Jean Monnet, le père de l’Europe, doit en être fier là où il est : avec l’avènement de l’euro, l’Europe politique et économique est une réalité, et avec ce traité simplifié, même si des insuffisances existent, le consensus sur les réformes institutionnelles et les politiques communes sont autant d’acquis à même de consolider l’édifice en construction.

Le 25 mars 2007, Angela Merkel, chancellière de l’Allemagne et présidente, à l’époque, de l’UE, déclarait : "Nous le savons bien, l’Europe est notre avenir commun". Ce jour-là, en effet, les dirigeants européens ont adopté, à l’occasion des 50 ans du Traité de Rome, ce qu’on a nommé la déclaration de Berlin.
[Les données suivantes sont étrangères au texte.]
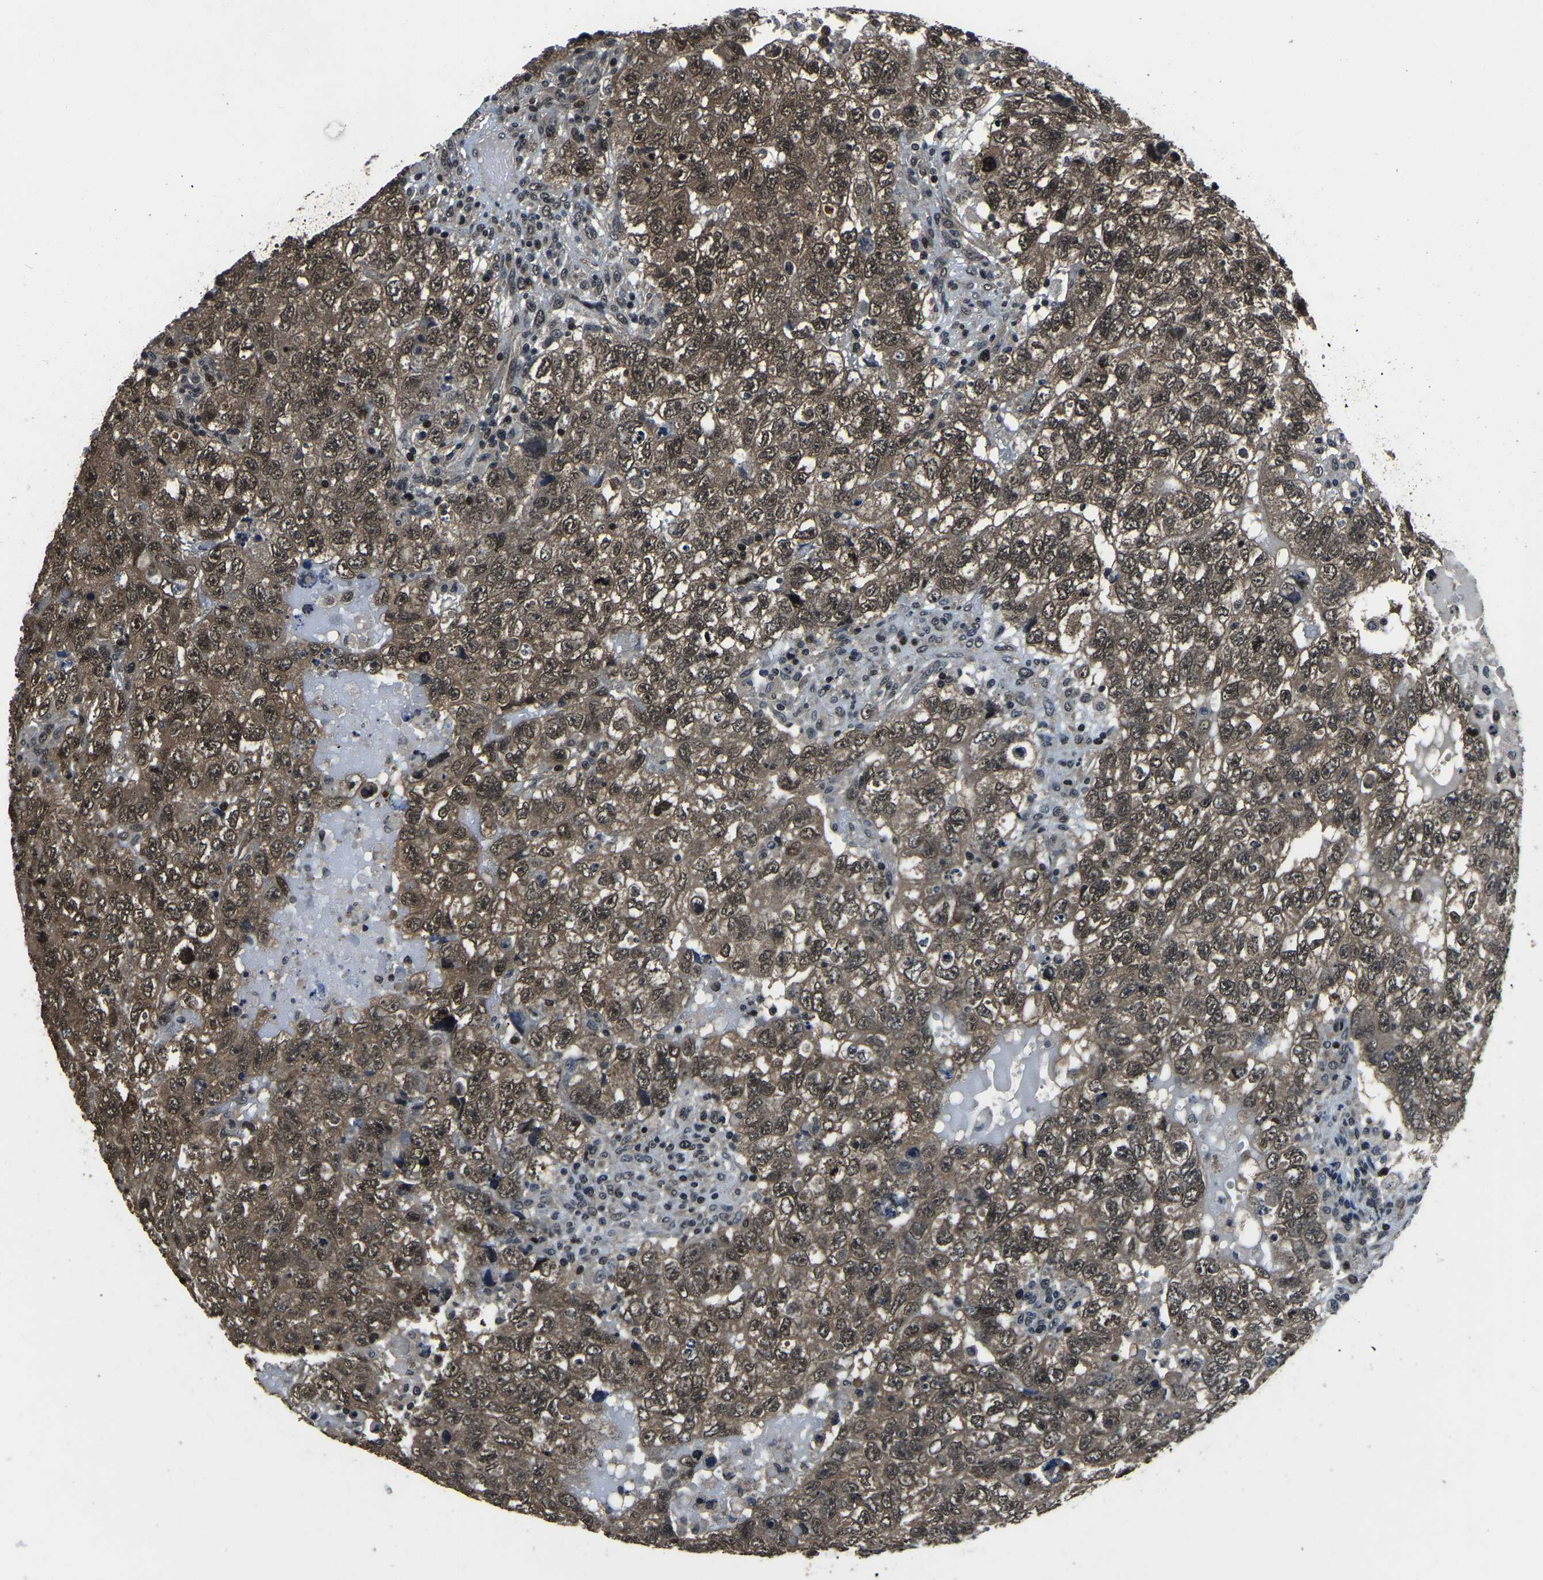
{"staining": {"intensity": "moderate", "quantity": ">75%", "location": "cytoplasmic/membranous,nuclear"}, "tissue": "testis cancer", "cell_type": "Tumor cells", "image_type": "cancer", "snomed": [{"axis": "morphology", "description": "Carcinoma, Embryonal, NOS"}, {"axis": "topography", "description": "Testis"}], "caption": "Immunohistochemical staining of human testis cancer (embryonal carcinoma) demonstrates medium levels of moderate cytoplasmic/membranous and nuclear staining in about >75% of tumor cells. (Stains: DAB (3,3'-diaminobenzidine) in brown, nuclei in blue, Microscopy: brightfield microscopy at high magnification).", "gene": "ANKIB1", "patient": {"sex": "male", "age": 36}}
Ledit texte fixait à juin 2009 l’entrée en vigueur d’un nouveau traité en lieu et place de celui rejeté.

En signant ce jour-là le document, Angela Merkel et les présidents de commissions et des parlements européens des 27 pays de l’UE avaient donné leur accord pour la préservation des valeurs communes de l’Europe, affirmé leur détermination à faire face aux défis tels que le terrorisme, la pauvreté, mais aussi réaffirmé leur volonté de rénovation des fondements de la grande entité en devenir. Restaient à en arrêter les modalités d’adoption, et à ce sujet, les débats ont achoppé jusqu’à ce que certains, dont le chef de l’Etat français, Nicolas Sarkozy, évoquent l’éventualité "d’un traité simplifié" qui serait adopté par voie parlementaire.

Voilà donc Sarkozy comblé, car au cours de ses six premiers mois à l’Elysée, il n’a cessé de défendre "son traité simplifié", un round qu’il vient de remporter donc, même s’il est vrai que le couple franco-allemand, la locomotive de cette Europe, ne parle pas souvent d’une seule voix et que certains Européens n’excluent pas la voie référendaire.
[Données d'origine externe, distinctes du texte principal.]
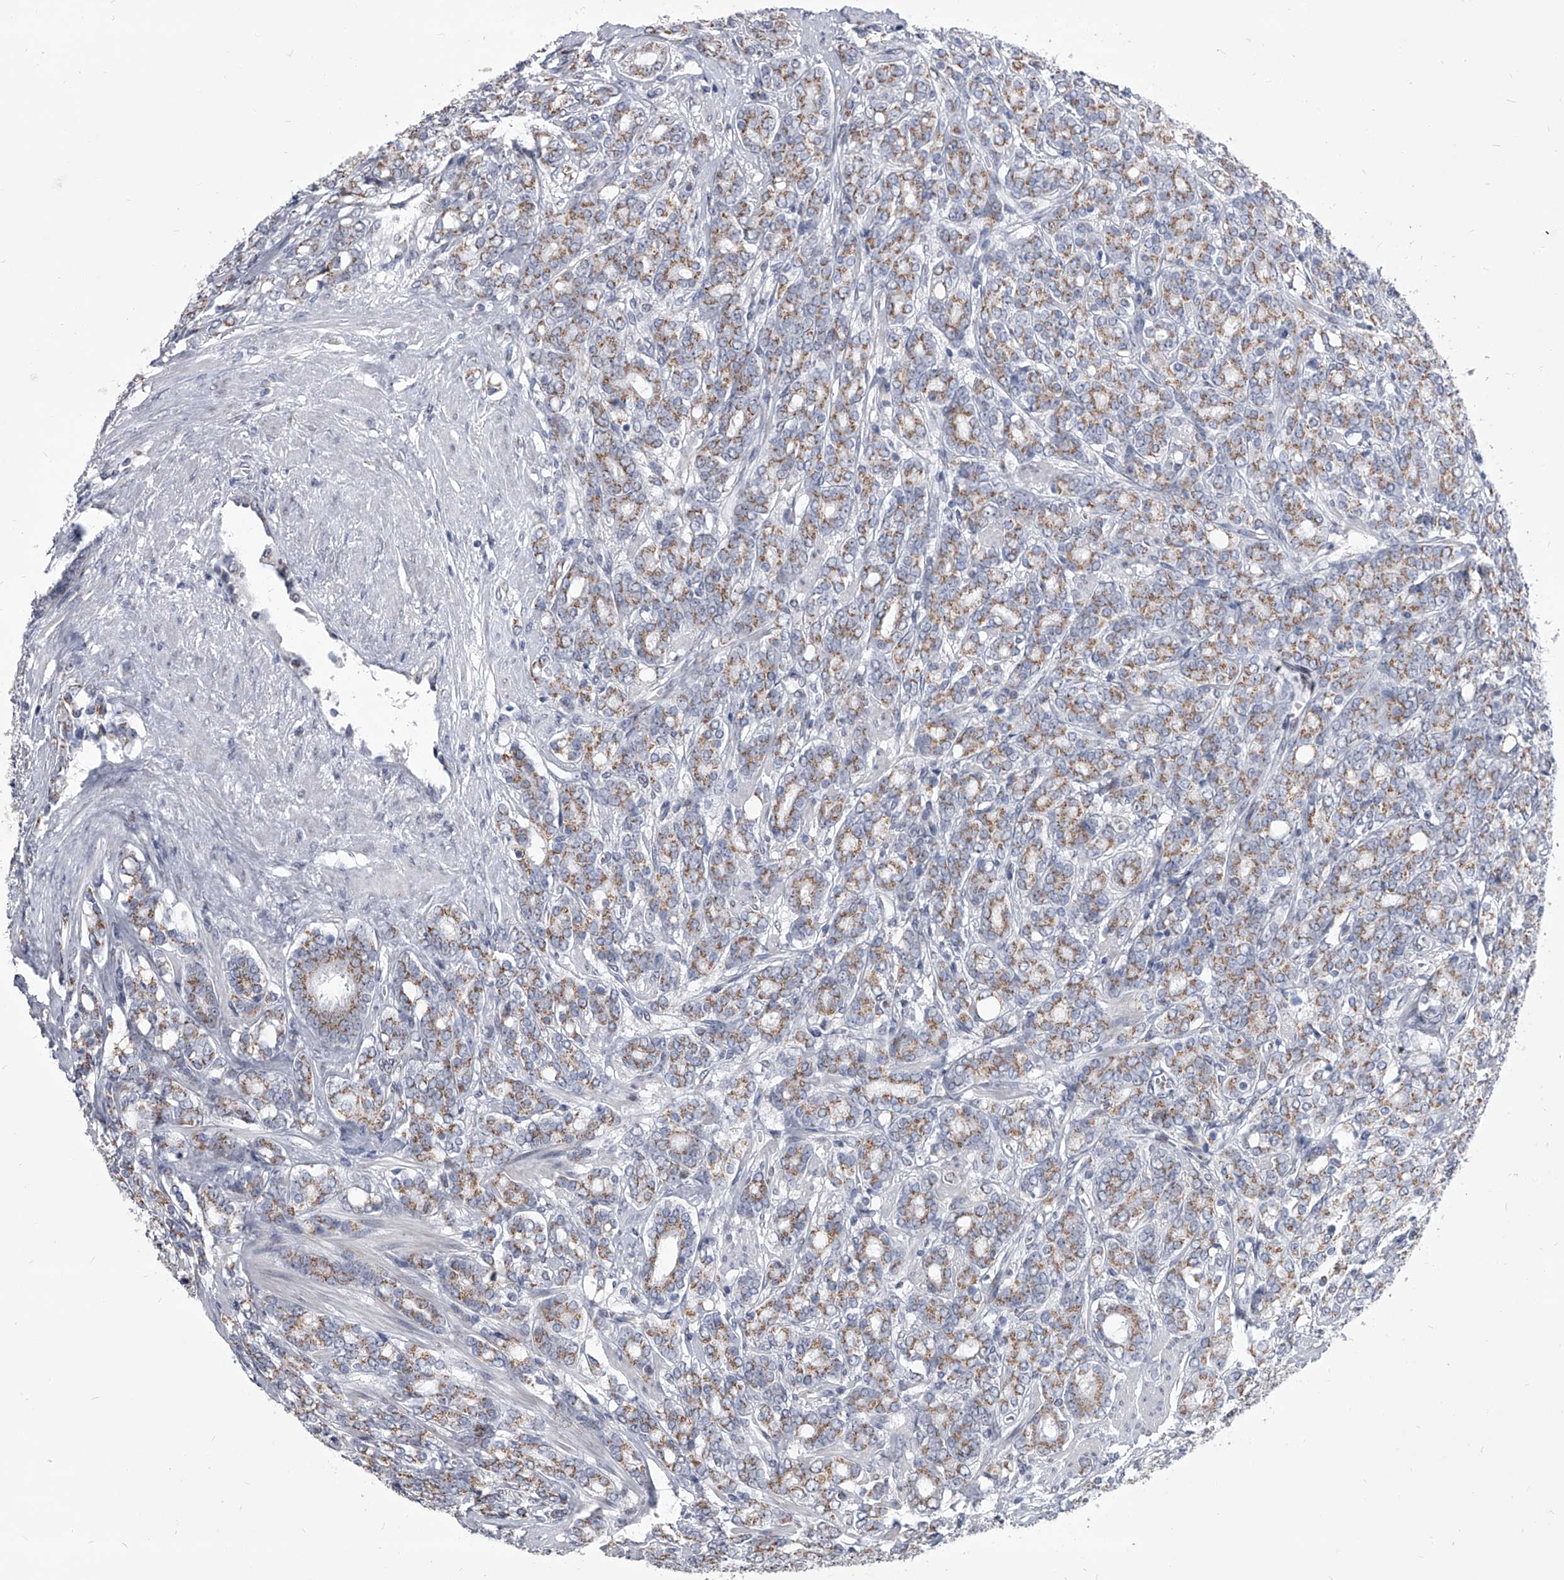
{"staining": {"intensity": "moderate", "quantity": ">75%", "location": "cytoplasmic/membranous"}, "tissue": "prostate cancer", "cell_type": "Tumor cells", "image_type": "cancer", "snomed": [{"axis": "morphology", "description": "Adenocarcinoma, High grade"}, {"axis": "topography", "description": "Prostate"}], "caption": "Prostate cancer (high-grade adenocarcinoma) stained for a protein (brown) exhibits moderate cytoplasmic/membranous positive expression in approximately >75% of tumor cells.", "gene": "EVA1C", "patient": {"sex": "male", "age": 62}}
Pour la ratification, les pays se bousculent au portillon : la France et l’Allemagne veulent être les premiers à le faire, mais la Slovénie qui prendra la présidence de l’Union le 1er janvier 2008, veut leur damer le pion. Même attitude chez les Polonais, les Slovaques et les Tchèques, et il n’est pas jusqu’au Danois qui ne comptent pas organiser de vote populaire sur le sujet, eux qui se sont pourtant singularisés en 1992, en disant "non" au traité de Maastricht.

Seuls "dangers" au traité de Lisbonne : la Grande-Bretagne d’abord, dont le Premier ministre, Gordon Brown, ne veut pas d’un référendum sur la question, mais étant de nos jours au creux de la vague, politiquement aura-t-il le choix ?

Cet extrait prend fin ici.